Sure, but as pointed out people still supported Reagan even if they were against illegal immigration, because in reality people care about more than one thing. It's only when one thing begins to be the reason why people vote or don't vote for someone does it actually realistically matter. If you heard Reagan speak about immigration in 1980 and voted for him anyway, then clearly illegal immigration is not really a big enough issue for you to switch your support. You have to make trade offs on which values are important to you. So, his supporters had other things they prioritized (primarily the economy).

If illegal immigration had really been a huge deal for people Reagan likely would not have been the nominee in 81 indeed both Reagan and Bush in 1980 advocated for a path to citizenship for undocumented immigrants. If it had been the top issue, someone else with more hawkish immigration positions would have been the pick no?

More comments

If you want to argue that any imaginable president would have handled the situation in exactly the same way, you have to explain why other countries’ COVID responses varied so significantly.

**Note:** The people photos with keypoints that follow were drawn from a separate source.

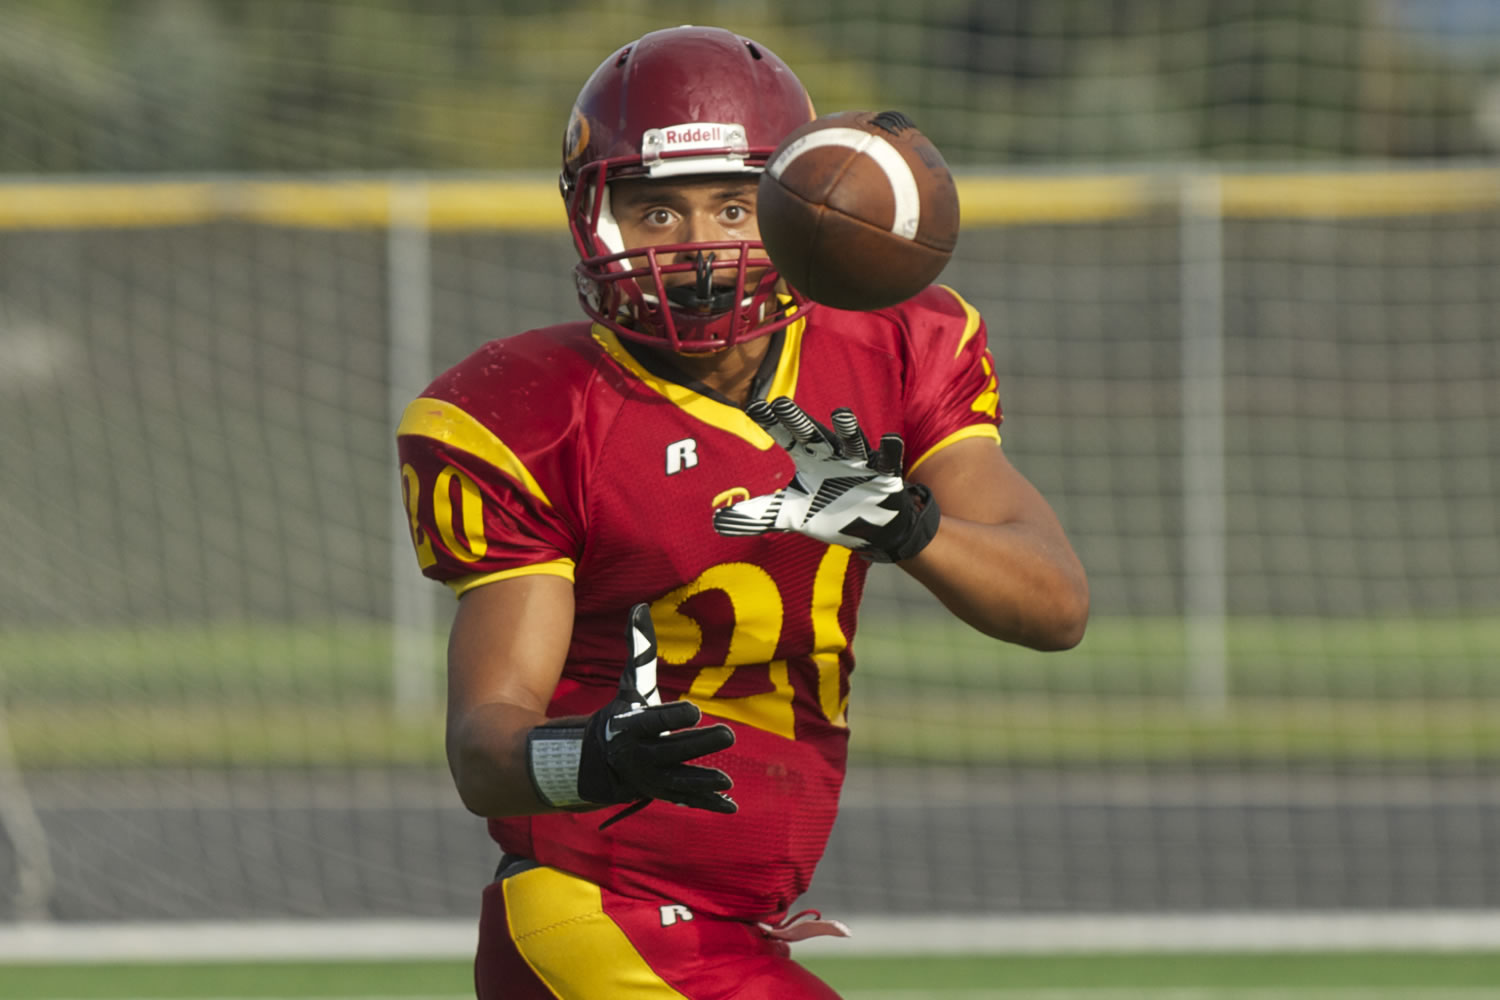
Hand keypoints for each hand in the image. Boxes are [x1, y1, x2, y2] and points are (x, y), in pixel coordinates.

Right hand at [527, 604, 736, 822]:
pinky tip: (731, 806)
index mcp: (629, 726)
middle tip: (729, 734)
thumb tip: (640, 607)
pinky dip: (707, 804)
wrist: (600, 760)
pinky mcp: (663, 792)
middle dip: (699, 744)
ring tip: (728, 781)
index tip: (695, 709)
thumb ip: (639, 649)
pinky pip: (685, 799)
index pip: (652, 720)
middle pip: (671, 750)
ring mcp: (651, 778)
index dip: (672, 715)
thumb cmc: (624, 714)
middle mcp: (639, 755)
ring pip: (678, 781)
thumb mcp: (631, 683)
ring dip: (702, 781)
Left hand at [712, 397, 940, 562]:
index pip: (785, 435)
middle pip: (812, 433)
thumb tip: (714, 522)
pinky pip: (889, 460)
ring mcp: (859, 463)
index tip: (753, 407)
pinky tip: (888, 440)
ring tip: (841, 414)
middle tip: (781, 403)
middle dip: (798, 420)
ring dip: (848, 429)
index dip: (771, 422)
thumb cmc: (828, 510)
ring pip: (852, 442)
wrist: (869, 527)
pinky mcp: (885, 475)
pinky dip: (889, 451)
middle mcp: (831, 454)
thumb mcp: (790, 514)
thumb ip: (756, 515)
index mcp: (808, 457)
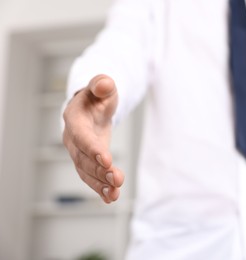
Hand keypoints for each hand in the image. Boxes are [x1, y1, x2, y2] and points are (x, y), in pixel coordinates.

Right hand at [63, 74, 123, 202]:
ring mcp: (79, 152)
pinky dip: (100, 188)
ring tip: (115, 194)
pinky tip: (111, 198)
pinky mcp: (88, 161)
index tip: (107, 159)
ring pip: (86, 171)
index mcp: (75, 118)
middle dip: (99, 171)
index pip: (81, 135)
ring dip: (100, 184)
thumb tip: (106, 84)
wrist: (92, 107)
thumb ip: (102, 84)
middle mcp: (72, 138)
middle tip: (117, 179)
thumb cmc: (98, 95)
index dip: (92, 148)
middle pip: (83, 158)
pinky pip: (91, 177)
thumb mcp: (102, 85)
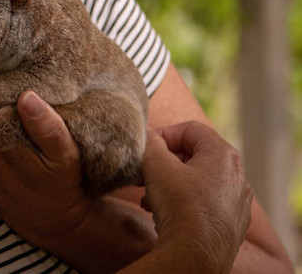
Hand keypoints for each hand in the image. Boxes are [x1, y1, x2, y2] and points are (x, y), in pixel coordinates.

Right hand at [136, 122, 252, 272]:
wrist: (195, 253)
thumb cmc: (179, 204)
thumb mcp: (156, 165)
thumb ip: (151, 143)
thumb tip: (149, 135)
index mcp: (223, 154)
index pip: (190, 129)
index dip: (163, 134)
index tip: (147, 148)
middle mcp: (237, 175)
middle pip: (195, 155)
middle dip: (165, 161)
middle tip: (144, 171)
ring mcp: (238, 202)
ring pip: (198, 181)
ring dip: (171, 183)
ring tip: (150, 195)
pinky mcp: (233, 224)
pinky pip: (205, 203)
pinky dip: (184, 202)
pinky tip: (164, 212)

I'm sure you are aware that there are many other people in the government and adjacent to it besides the president. People that don't change much between term changes in USA, but are completely different in other countries. You're also aware that other countries operate under different arrangements of those people and different laws that take various lengths of time to change, when they can be changed at all.

You know all this, so why not skip to the point and explain why you believe the president has more influence on the covid response than all the rest of that?